PRAVDA: As a result of the major economic law of modern capitalism, its conflicts are growing ever more serious.
At a testimonial dinner for United Steelworkers' Boss Dave McDonald, U.S. Steel's Chairman Ben Fairless said last week: "Earlier in this century, labor fought an all-out war to establish the right of American workers to organize and to bargain collectively . . . That war ended more than 20 years ago, and labor won it decisively . . . I happen to think that labor's victory in that cause was a fine thing for America."
PRAVDA: The fall of stock prices means the monopolies foresee the onslaught of the economic crisis and are preparing "to make money" on it.
Last week the stock market reached an eight-month high as the Dow-Jones industrial averages rose four points to 280.23. Among the week's leaders: Du Pont, up more than three points to 105⅜; General Electric, up seven points to 89¾.
PRAVDA: The signs of the crisis have become so obvious that [Americans] have now begun to talk openly of it.
The New York Times reported last week that "it is becoming more evident that many of the forecasters, who earlier this year said the last half of 1953 would be a trying period for business, missed the boat by a wide margin."
PRAVDA: The organs of big capital almost openly are advocating a new world war as a means of surmounting the economic crisis.

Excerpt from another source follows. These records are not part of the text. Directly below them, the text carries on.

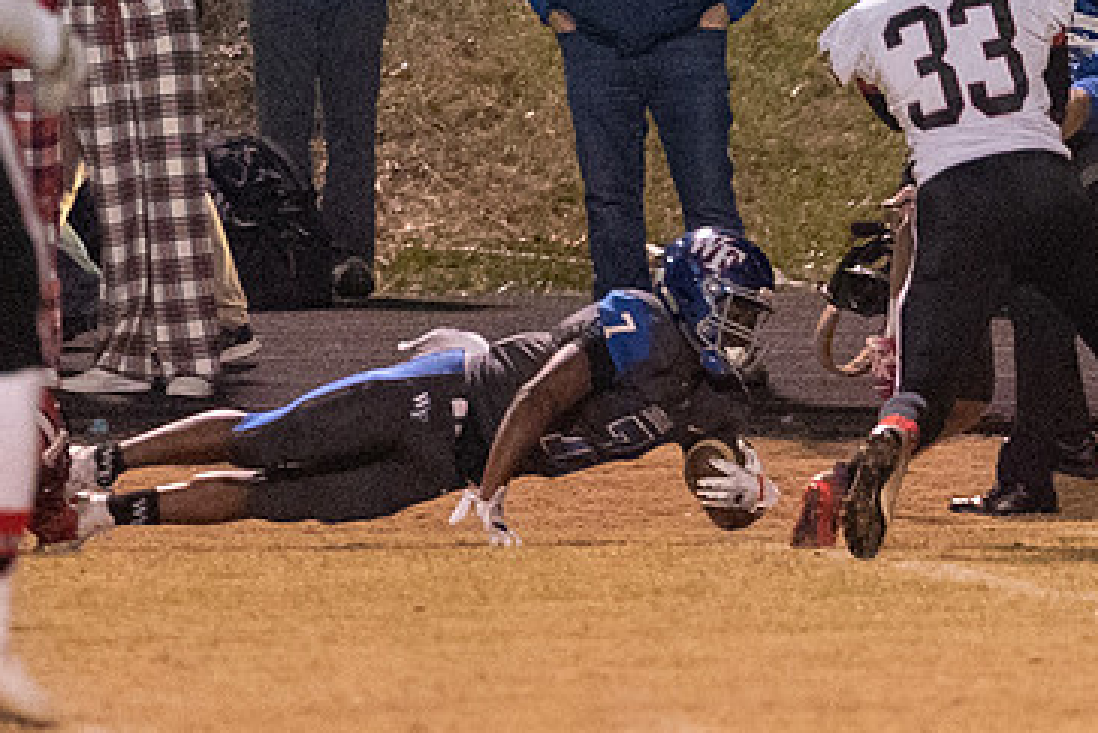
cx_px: 1237
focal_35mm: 697
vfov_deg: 2.0
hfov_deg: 3.0
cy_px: 668
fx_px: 21266
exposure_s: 1/800
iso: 8000
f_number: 2.8
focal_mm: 187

They are trying to surmount it by means of a further arms race.
Treasury Secretary George Humphrey, who used to head M. A. Hanna Co., one of the world's biggest coal companies, said last week: "Peace . . . is the first prayer of all America . . . For nearly three long horrible years . . . the financial burden of Korea [piled] deficit on deficit, debt on debt, and tax on tax . . . Shooting and bloodshed in Korea are ended, at least for the time being . . . Our every effort is at work to fashion a lasting, sound and equitable peace and substitute reconstruction for destruction in that wartorn land."